What is Empirical Duration

Empirical Duration is the calculation of a bond's duration based on historical data rather than a formula.

BREAKING DOWN Empirical Duration

One can estimate empirical duration statistically using historical market-based bond prices and historical market-based Treasury yields. When the historical yields rise or fall, the historical bond prices will rise or fall accordingly, and this data forms the basis for empirical duration. Regression analysis is the statistical process by which a person can estimate empirical duration.

Empirical duration expresses the inverse relationship of bond interest rates and prices.
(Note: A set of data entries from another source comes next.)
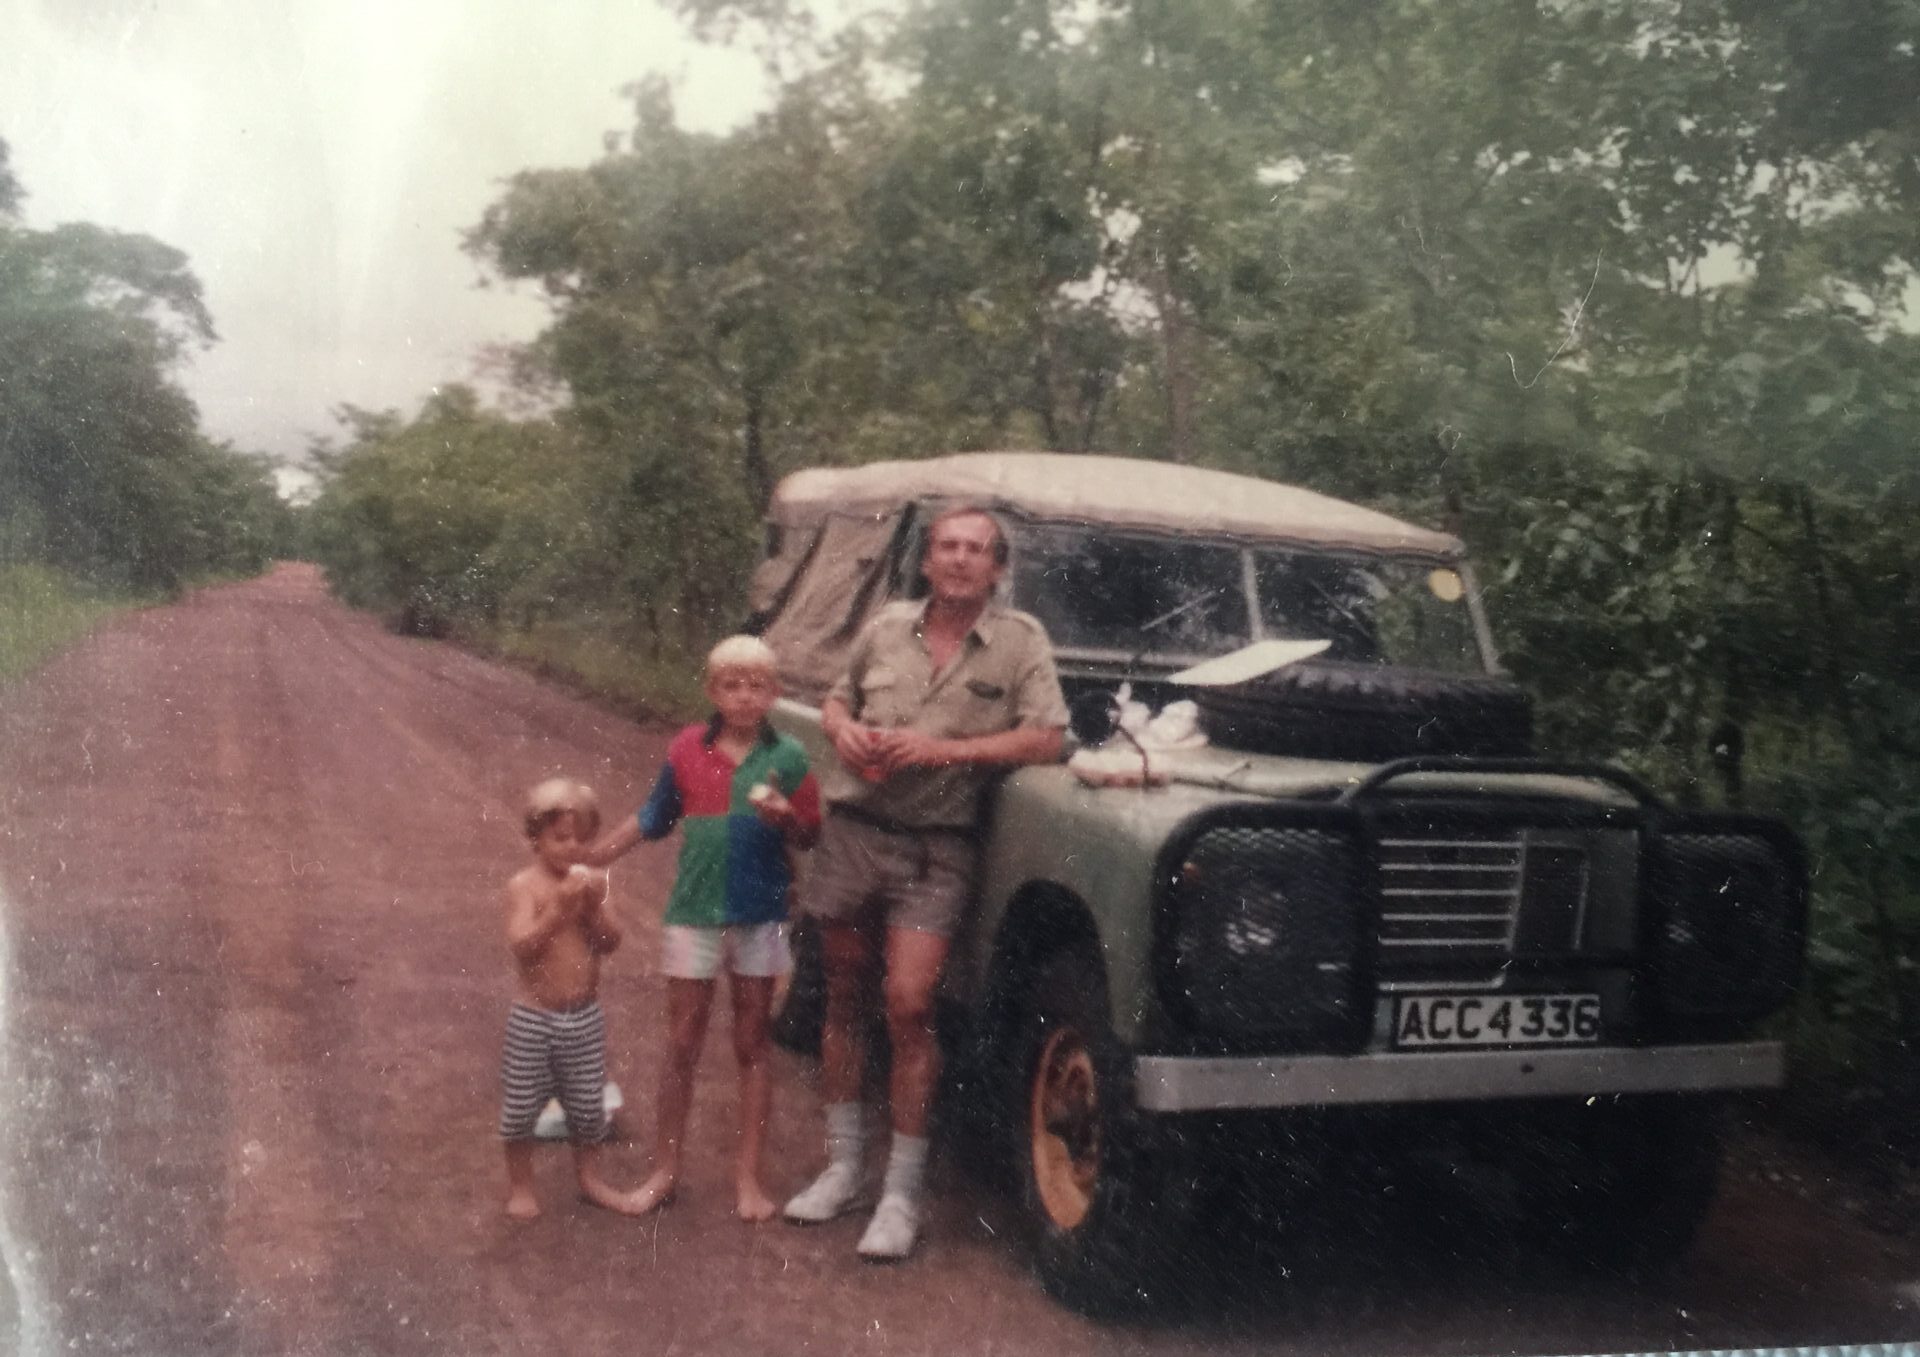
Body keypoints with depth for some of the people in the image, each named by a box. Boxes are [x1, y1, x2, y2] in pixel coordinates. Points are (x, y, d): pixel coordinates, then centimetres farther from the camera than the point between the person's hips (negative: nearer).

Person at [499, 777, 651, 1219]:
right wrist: (559, 909, -31)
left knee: (587, 1103, 15)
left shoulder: (587, 881, 1)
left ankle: (590, 1179, 33)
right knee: (521, 1105, 7)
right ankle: (520, 1186, 26)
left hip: (585, 1016, 4)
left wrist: (595, 907, -18)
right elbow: (522, 946, -22)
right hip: (534, 1017, -4)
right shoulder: (525, 886, -12)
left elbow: (610, 942, -2)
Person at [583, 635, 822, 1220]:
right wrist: (594, 856, 6)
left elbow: (809, 838, -1)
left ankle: (748, 1176, 18)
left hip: (760, 916, -1)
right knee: (682, 1045, 7)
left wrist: (786, 816, -21)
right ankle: (665, 1170, 19)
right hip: (694, 913, 1)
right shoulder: (687, 749, -3)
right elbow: (654, 817, 9)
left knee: (751, 1045, 9)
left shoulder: (788, 757, -5)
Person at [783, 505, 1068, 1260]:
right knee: (842, 998, 10)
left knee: (909, 1004, -12)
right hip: (852, 830, 4)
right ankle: (843, 1167, 25)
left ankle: (902, 1193, 1)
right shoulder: (886, 629, 7)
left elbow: (1044, 739, -10)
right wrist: (845, 732, -4)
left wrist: (942, 748, -17)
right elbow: (835, 701, 20)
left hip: (934, 846, -3)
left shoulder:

When interest rates for new bond issues go up, prices for existing bonds go down as they become relatively less attractive to investors. With duration, investors can get a viable estimate of how much their bond’s price will go down in the event that rates go up. That’s because in general, whenever rates for new bonds rise by one percentage point, prices for existing bonds will fall by their duration expressed as a percentage.

For instance, say you’re comparing two bonds that share a coupon rate of 5 percent. In looking more closely at each one, you notice the first bond has a duration of 4.8 years while the second bond has a duration of 9.2 years. This means if interest rates rise to 6 percent, the first bond’s price will fall by only about 4.8 percent while the second bond’s price will fall by nearly double that, or about 9.2 percent. In this sense, duration gives investors a key measure of volatility when comparing multiple bond investments. Controlling for other factors, a bond with shorter duration will suffer less volatility than a bond with longer duration.

Pros and Cons of Empirical Duration

Empirical duration has some advantages and disadvantages over modified duration, which has investors use a formula to figure out what would happen to a bond’s price if interest rates shift by one percentage point.

The advantages of empirical duration include that the estimate does not rely on theoretical formulas and analytic assumptions; the investor only needs a reliable series of bond prices and a reliable series of Treasury yields. Disadvantages include that a reliable series of a bond's price may not be available, and the series of prices that is available might not be market based, but rather modeled or matrix priced (the price is based on a similar security).